Visuals matter. As we all learned earlier this week, knocking a woman unconscious is not a fireable offense in the NFL. Getting caught on camera knocking a woman unconscious is. And so, the week’s optics have re-victimized a woman who was already the victim of domestic violence. (Those who are tempted to wonder why she still married him are advised to consult the National Network to End Domestic Violence’s FAQs page, paying special attention to item 1, which states, “a better question is, ‘Why does the abuser choose to abuse?’”). Although speculation abounds regarding exactly what the NFL saw and when they saw it, both the owner and the coaching staff of the Baltimore Ravens and NFL Commissioner Roger Goodell insist that the video that documented Baltimore Ravens running back Ray Rice punching then-fiancée Janay Palmer changed something.
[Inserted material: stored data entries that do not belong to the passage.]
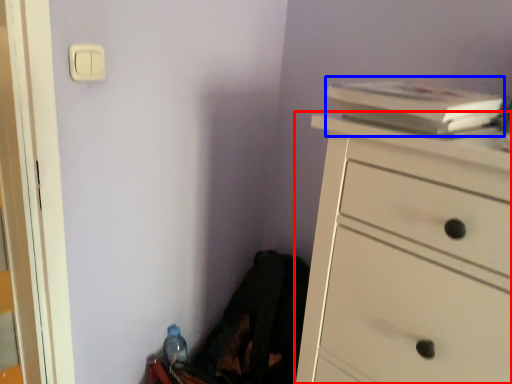
Question: Which object appears farthest to the camera in this image, chest of drawers (highlighted by a red box) or book (highlighted by a blue box)?

Choices:
 (A) chest of drawers
 (B) book

Answer: (B)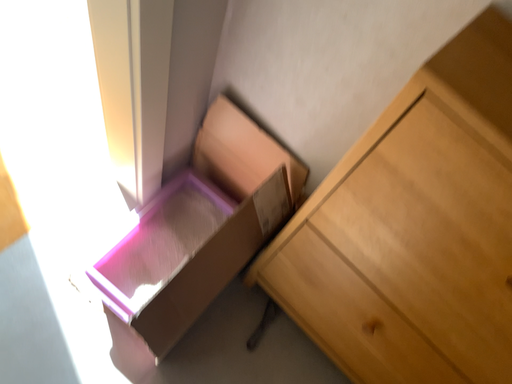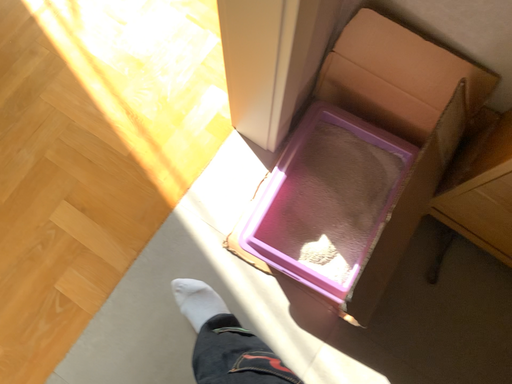
Question: Which way did the camera rotate in the video?

Choices:
 (A) rotated downward
 (B) rotated upward

Answer: (A)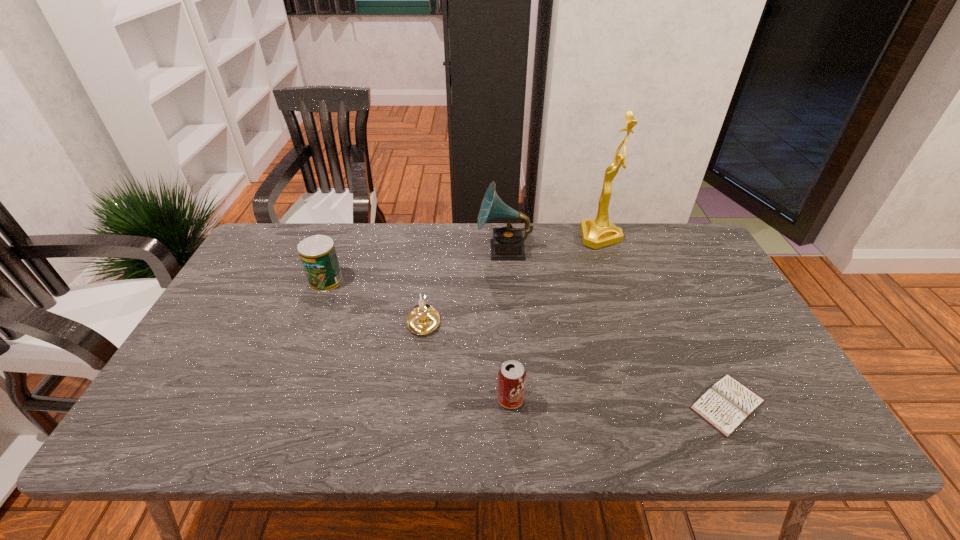
Identify the location of award. Image resolution: width=960 pixels, height=540 pixels. (599, 232).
What the video did not change were the facts of the case as already known by the NFL and the Ravens organization—something that left the New Yorker’s Amy Davidson asking, “what did people think it looked like when a football player knocked out a much smaller woman? Like a fair fight?”
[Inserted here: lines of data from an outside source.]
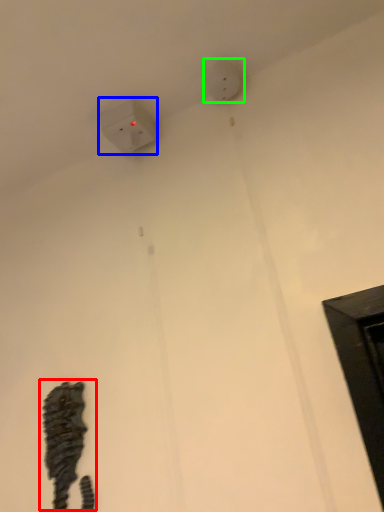
Question: Considering the real-world distances, which object is closest to animal (highlighted by a red box)? power plugs and sockets (highlighted by a blue box) or electric outlet (highlighted by a green box).

Choices:
 (A) power plugs and sockets
 (B) electric outlet

Answer: (A)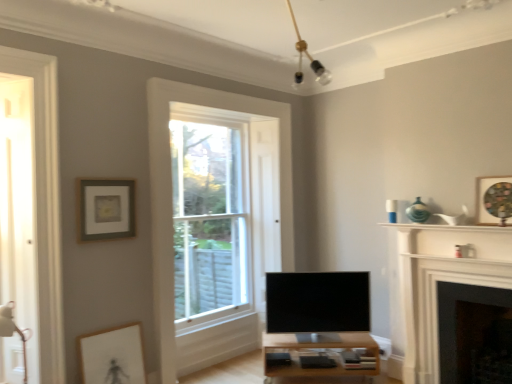
The width and height of the screenshot is (512, 384). Identify the location of free spot above white wood fireplace at right, the 2th fireplace positioned from the right (from a real-world perspective). click(x=454, y=232).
The image that accompanied Davidson’s New Yorker piece (as well as this Washington Post article and this Guardian column) is reproduced above, and it serves as an apt visual synecdoche of this situation. The photo was taken during the May 2014 press conference in which Ray Rice began by apologizing to literally everyone except his wife and then referred to the attack as “this situation that me and my wife were in.” Janay Rice participated in the press conference by dutifully expressing her deep regret for the “role that I played in the incident that night”—a soundbite that the Ravens organization eagerly tweeted out (the tweet was removed . . . months later and only after the video evidence surfaced).
The tweet, and the lack of public censure it received in the 4 months prior to the video release, is a testament to the persistence of a culture of gendered violence which intimates that women’s actions precipitate the criminal assaults visited upon them. In the still photo from the press conference, Ray Rice looks appropriately earnest (if not adequately contrite) as the image zeroes in on Janay Rice—making the victim, rather than the perpetrator, the focal point of the story. As that image gets recycled in this week’s coverage, viewers are encouraged to ask “why did she stay?” rather than “why did he choose to assault her?” In other words, the perspective of this particular photograph is telling but not surprising.
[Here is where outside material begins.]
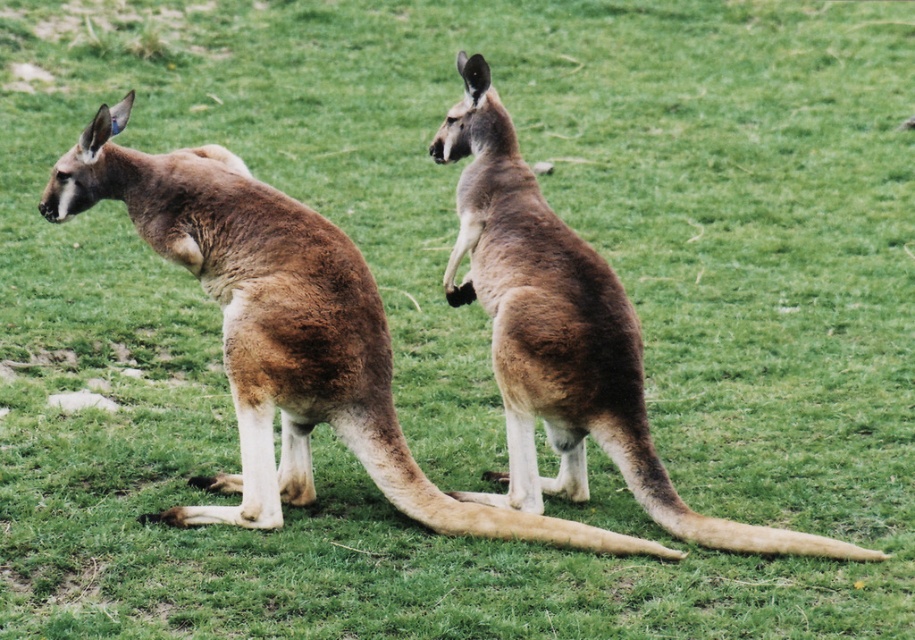
You are a wildlife photographer aiming to capture a photo of both brown furry kangaroo at left and brown furry kangaroo at center. Since you want to ensure both are clearly visible, which kangaroo should you focus on first to account for their sizes?

The brown furry kangaroo at left is shorter than the brown furry kangaroo at center. Therefore, you should focus on the brown furry kangaroo at center first as it is taller and might require more attention to ensure clarity in the photo.

You are a photographer trying to capture both kangaroos in a single shot. Since you want to include both brown furry kangaroo at left and brown furry kangaroo at center, which kangaroo should you position closer to the left side of your camera frame?

The brown furry kangaroo at left should be positioned closer to the left side of your camera frame because it is already on the left side of the brown furry kangaroo at center.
The question that we should be asking about Janay Rice is, why was she involuntarily forced to trade (what remained of) her privacy for justice? Why was a narrative account of the attack not enough to convince the Ravens, the NFL, and many fans that it was time to stop cheering—and covering—for Ray Rice? The Ravens are offering refunds to fans who purchased team jerseys with Rice’s name and number on them. Why didn’t the fans toss those jerseys out months ago, when we had the full details (but only a partial video record) of the attack? The Guardian’s Hannah Giorgis urged her readers not to watch the TMZ video and then provided an eloquent explanation of why the “broadcasting of victims’ most vulnerable moments as sites for public commentary” is counterproductive, disingenuous, and exploitative. Visuals that train the focus on Janay Rice rather than her husband play into the narrative that Ray Rice and the Ravens worked hard to construct—this is a marital problem rather than a criminal offense. As Giorgis noted, “It is easier to believe that a woman ‘provoked’ catastrophic violence from a supposedly otherwise peaceful man than it is to come to terms with the fact that a well-liked public figure is abusive. It is easier to conceive Palmer as an accomplice in her own beating than it is to realize that almost half of black women killed by their partners were killed as they tried to leave.”
Of course, the assertion that avoiding our collective gaze from horrific or objectionable images is the most appropriate response is becoming a familiar refrain in our image-saturated culture. It’s the new prescription for everything from terrorist violence to opportunistic celebrity privacy violations. We are urged not to look—out of respect. The important part of that equation, however, is not the looking or not looking—it is respect. Both observation and avoidance can be motivated by respect. Both observation and avoidance can facilitate denial. Women’s lives are not story books that require illustration. Yes, the pictures are powerful, but why, in this case, were they necessary?